Homework 3¶

In this homework you will:

Use feature weights learned with logistic regression to assess feature importance
Understand what happens to weights in the limit as LR runs for more iterations and how to deal with that by changing the objective function.

Logistic Regression¶

Recall that logistic regression learns a weight vector such that $wx >> 0$ for positive instances and $wx << 0$ for negative instances. Below you'll look at the weights that were learned and think about which features are important.

Remeber that the implementation of multi-class logistic regression in scikit is one-vs-all.

In [1]:

from sklearn.linear_model import LogisticRegression
from sklearn.datasets import load_wine
import matplotlib.pyplot as plt
import numpy as np
from sklearn.metrics import accuracy_score

Load the data¶

The wine dataset has 13 features that are real valued and all positive. That last bit is important for what follows. The goal is to classify a sample of wine characterized by its 13 featues into one of three types of wines.

Train a classifier and look at the feature weights¶

The plot below shows the weights associated with all 13 features for each of the three classes. The are overlaid so that you can compare weights across classes.

In [3]:

clf = LogisticRegression(C = 1)
clf.fit(X, y)
x = list(range(13))
plt.plot(x, clf.coef_[0], label=data['target_names'][0])
plt.plot(x, clf.coef_[1], label=data['target_names'][1])
plt.plot(x, clf.coef_[2], label=data['target_names'][2])
plt.legend()
plt.xticks(x, data['feature_names'], rotation ='vertical')
plt.show()

/Users/oates/tmp/env/anaconda3/lib/python3.8/site-packages/sklearn/linear_model/_logistic.py:763: ConvergenceWarning: lbfgs failed to converge (status=1):
STOP: TOTAL NO. of ITERATIONS REACHED LIMIT.
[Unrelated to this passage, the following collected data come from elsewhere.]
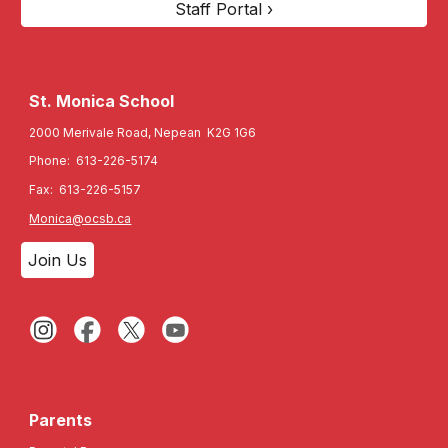
Staff Portal ›
St. Monica
School
2000 Merivale Road, Nepean K2G 1G6
Phone: 613-226-5174
Fax: 613-226-5157
Monica@ocsb.ca
Join Us
Parents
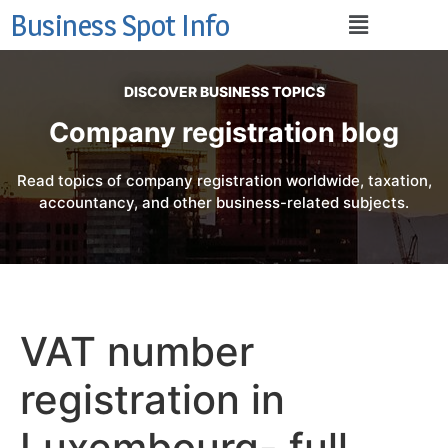
Business Spot Info
DISCOVER BUSINESS TOPICS
Company registration blog
Read topics of company registration worldwide, taxation,
accountancy, and other business-related subjects.
VAT number
registration in
Luxembourg- full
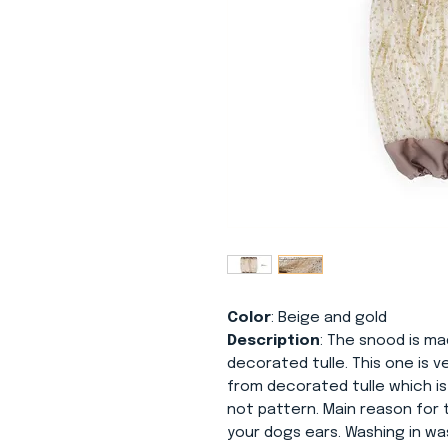
Color
: Beige and gold
Description
: The snood is mad
decorated tulle. This one is ve
from decorated tulle which is
not pattern. Main reason for 
your dogs ears. Washing in w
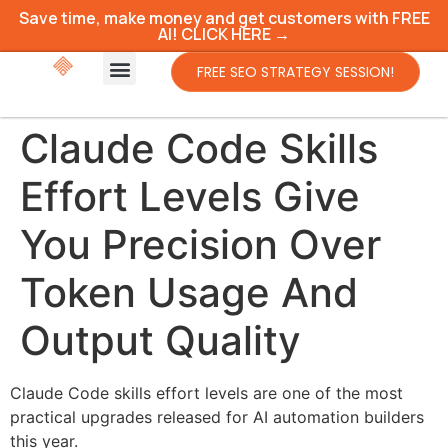
Save time, make money and get customers with FREE
AI! CLICK HERE →
FREE SEO STRATEGY SESSION!
Claude Code Skills
Effort Levels Give
You Precision Over
Token Usage And
Output Quality
Claude Code skills effort levels are one of the most
practical upgrades released for AI automation builders
this year.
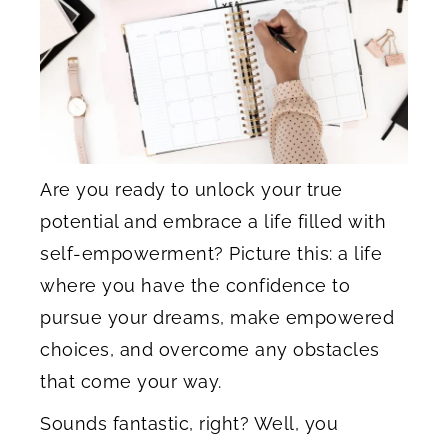
Are you ready to unlock your true
potential and embrace a life filled with
self-empowerment? Picture this: a life
where you have the confidence to
pursue your dreams, make empowered
choices, and overcome any obstacles
that come your way.
Sounds fantastic, right? Well, you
Increase the number of iterations (max_iter) or scale the data as shown in:
    https://scikit-learn.org/stable/modules/preprocessing.html
Please also refer to the documentation for alternative solver options:
    https://scikit-learn.org/stable/modules/linear_model.html#logistic-regression
  n_iter_i = _check_optimize_result(

Task 1 - Answer the following questions¶

Given the plot above, give a brief answer (a few sentences to a paragraph) to each of the following questions.

Which feature is most important for determining if a sample is class 0?
Which feature is most important for determining if a sample is class 2?
If malic_acid is a large number, does that make it more or less likely that the instance belongs to class 1? Why?
Which two classes are probably the hardest to tell apart? Why?
If you could only keep two features, which ones would you keep to maximize classification accuracy? Why those two?

Task 2 - Answer the following questions¶

It is the case that the standard logistic regression algorithm, if run for many iterations on a linearly separable dataset, finds a weight vector that separates the instances and then keeps increasing the magnitude of the weight vector. In fact, the magnitude of the weight vector will tend to infinity. Explain why the weight vector keeps increasing even after the instances are classified correctly. Hint: Consider the objective function that the algorithm is maximizing.
Explain why this behavior is undesirable.
Ridge regression is a method that includes a term of the following form in the objective function: $$\lambda \sum_i^m w_i^2$$ That term is the sum of the squared weights in the weight vector, where the sum is multiplied by a number between 0 and 1 to control its impact on the learning algorithm. Describe how you would include this term in the logistic regression objective function to control the growth of weights (as mentioned in the previous questions). Write down what the new update rule will look like for gradient ascent. Note: You do not need to rederive the update rule shown in the lecture notes. Just add whatever is need to account for the inclusion of the term above in the objective.